By Paul Biasco | February 14, 2013 5:57pm | Updated on February 15, 2013 1:10pm

LINCOLN PARK — The remaining unsold items from the acclaimed Charlie Trotter's restaurant are again for sale, but prices remained at rock bottom toward the end of the opening day of bidding.

In an online auction that went live Thursday morning, most of the 744 items from his now-shuttered restaurant at 816 W. Armitage Ave. had no bids on them. Most had opening prices of $10, including China, cookware and tables, and there is no reserve price on any of the items.

A Jade wood-burning range on wheels had a $23 bid on it, while a sub-zero wine cooler had a $70 bid. Among the highest-priced items was a "Viennese secessionist settee," which had a bid of $110 Thursday afternoon.

Bidding ends at 5 p.m. Feb. 25.

In December, Trotter halted the proceedings of a live auction at the closed restaurant after only about 10 percent of the 1,500 items he had then put up for sale were actually sold. 

Other items were receiving bids that were far less than Trotter thought they were worth, including the famed "chef's table" that had been in the kitchen of the restaurant but went for just $400, according to the Tribune.

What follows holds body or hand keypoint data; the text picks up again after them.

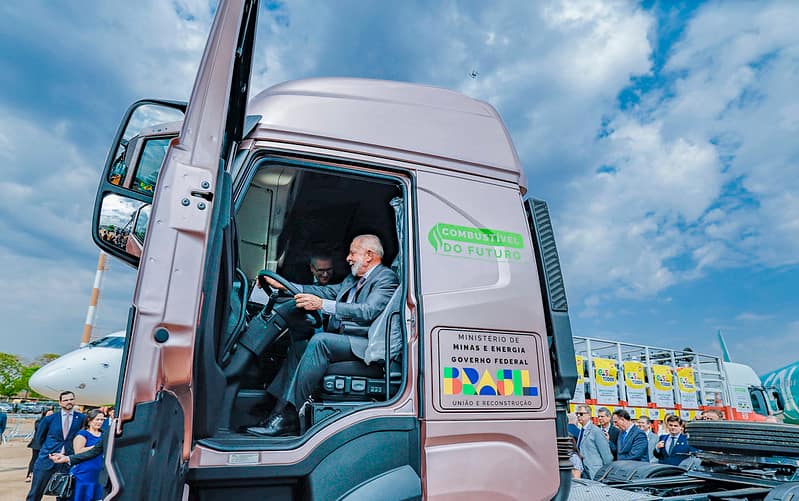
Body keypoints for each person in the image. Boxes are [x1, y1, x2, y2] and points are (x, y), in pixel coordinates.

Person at [248, 234, 399, 437]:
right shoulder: (353, 280)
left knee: (321, 342)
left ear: (369, 255)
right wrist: (284, 285)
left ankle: (290, 416)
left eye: (353, 253)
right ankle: (276, 409)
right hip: (348, 339)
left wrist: (322, 305)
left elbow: (368, 311)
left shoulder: (385, 278)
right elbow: (326, 292)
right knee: (299, 346)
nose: (348, 258)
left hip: (366, 344)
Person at [26, 391, 85, 501]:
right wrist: (48, 451)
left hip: (67, 461)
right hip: (47, 460)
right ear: (60, 402)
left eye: (71, 399)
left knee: (65, 493)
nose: (69, 402)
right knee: (36, 492)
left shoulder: (81, 418)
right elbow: (39, 438)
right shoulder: (50, 419)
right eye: (66, 400)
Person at [69, 409, 105, 501]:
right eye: (97, 419)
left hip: (99, 473)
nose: (100, 422)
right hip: (84, 472)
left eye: (102, 420)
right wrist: (97, 447)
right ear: (89, 420)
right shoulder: (83, 434)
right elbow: (78, 452)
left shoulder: (104, 434)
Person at [574, 404, 613, 479]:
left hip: (594, 472)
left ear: (589, 415)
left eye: (581, 414)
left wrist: (606, 473)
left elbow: (606, 454)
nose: (578, 416)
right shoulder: (582, 430)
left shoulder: (596, 431)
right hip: (584, 471)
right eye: (577, 414)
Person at [26, 409, 54, 482]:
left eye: (52, 414)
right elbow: (39, 429)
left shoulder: (54, 422)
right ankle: (29, 474)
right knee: (34, 458)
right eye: (49, 414)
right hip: (37, 444)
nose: (51, 416)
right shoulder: (39, 421)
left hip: (48, 444)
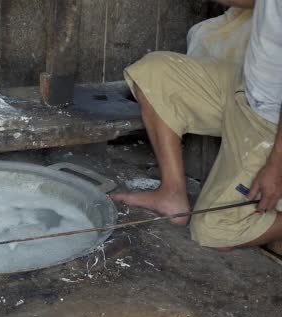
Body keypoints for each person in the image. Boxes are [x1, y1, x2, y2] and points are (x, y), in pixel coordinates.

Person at [112, 0, 282, 250]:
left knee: (215, 230)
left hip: (271, 122)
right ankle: (171, 194)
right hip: (248, 87)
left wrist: (276, 163)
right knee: (155, 73)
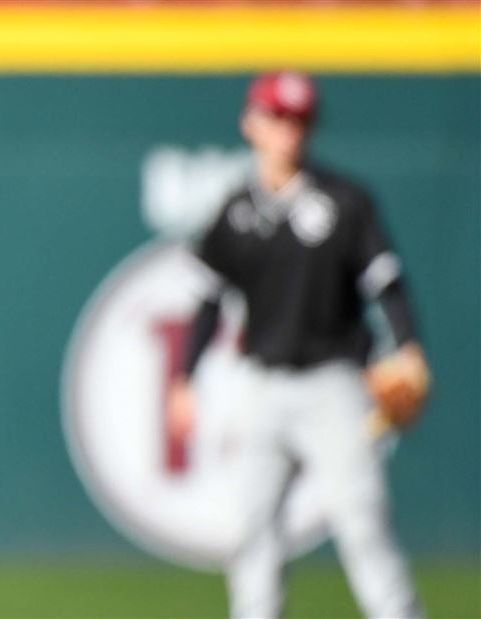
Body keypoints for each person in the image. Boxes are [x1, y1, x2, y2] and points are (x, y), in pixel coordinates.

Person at [166, 71, 430, 619]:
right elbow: (209, 300)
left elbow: (386, 283)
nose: (289, 128)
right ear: (251, 123)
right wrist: (184, 379)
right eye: (277, 116)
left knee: (362, 522)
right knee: (252, 527)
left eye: (299, 118)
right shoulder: (236, 210)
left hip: (333, 384)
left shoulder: (345, 202)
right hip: (263, 384)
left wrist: (408, 346)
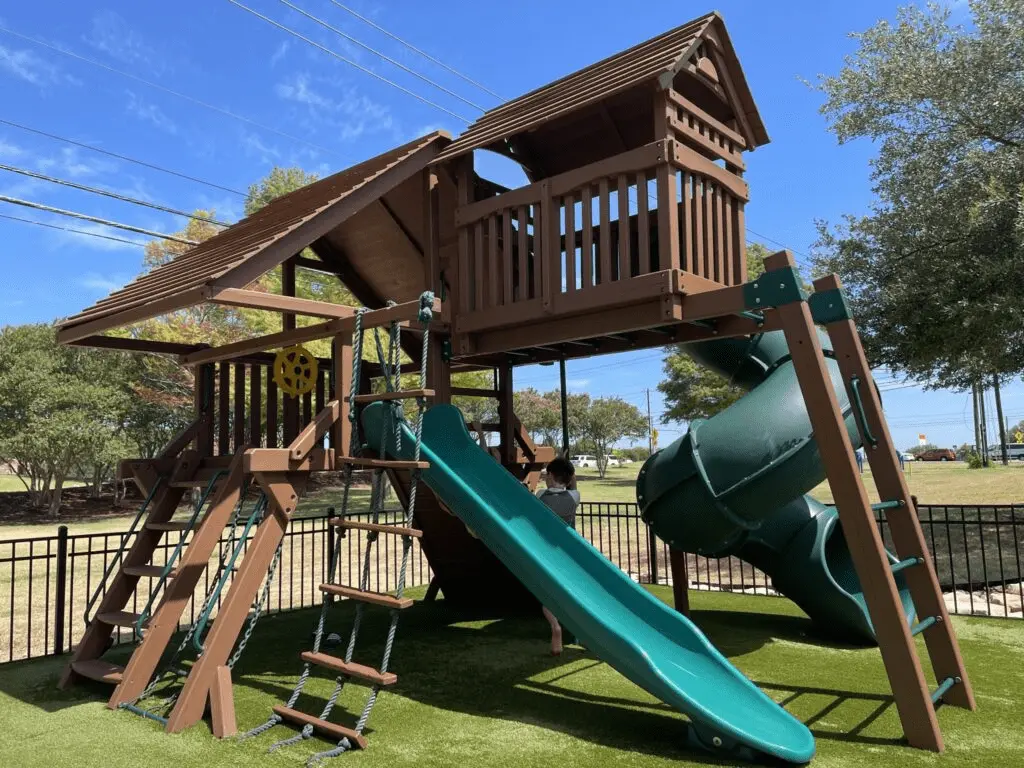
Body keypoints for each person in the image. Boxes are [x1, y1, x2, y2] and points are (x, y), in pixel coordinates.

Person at [537, 457, 580, 655]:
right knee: (568, 590)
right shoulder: (574, 497)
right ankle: (579, 630)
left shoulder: (540, 495)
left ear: (552, 476)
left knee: (547, 594)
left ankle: (555, 626)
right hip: (568, 551)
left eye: (547, 474)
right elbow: (573, 485)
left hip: (546, 550)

"Charlie Trotter changed the way restaurants did business in his 20 years. The guy is a driven man, and the [original] auction was hard on him," said Scott Bowers, president of Auction Consultants, which is handling the current auction. "It was emotional for him, and it’s his stuff so if he wanted to do that it was his prerogative."

However, Bowers said this auction will continue to the scheduled end Feb. 25 regardless of the final bids.

After 25 years and countless awards, Trotter closed the restaurant and said he planned to go back to school to get a master's degree in philosophy at the University of Chicago this spring.

The last meal held at Charlie Trotter's was a pop-up reception in November for fellow chef Norman Van Aken in honor of Van Aken's book, for which Trotter wrote the forward.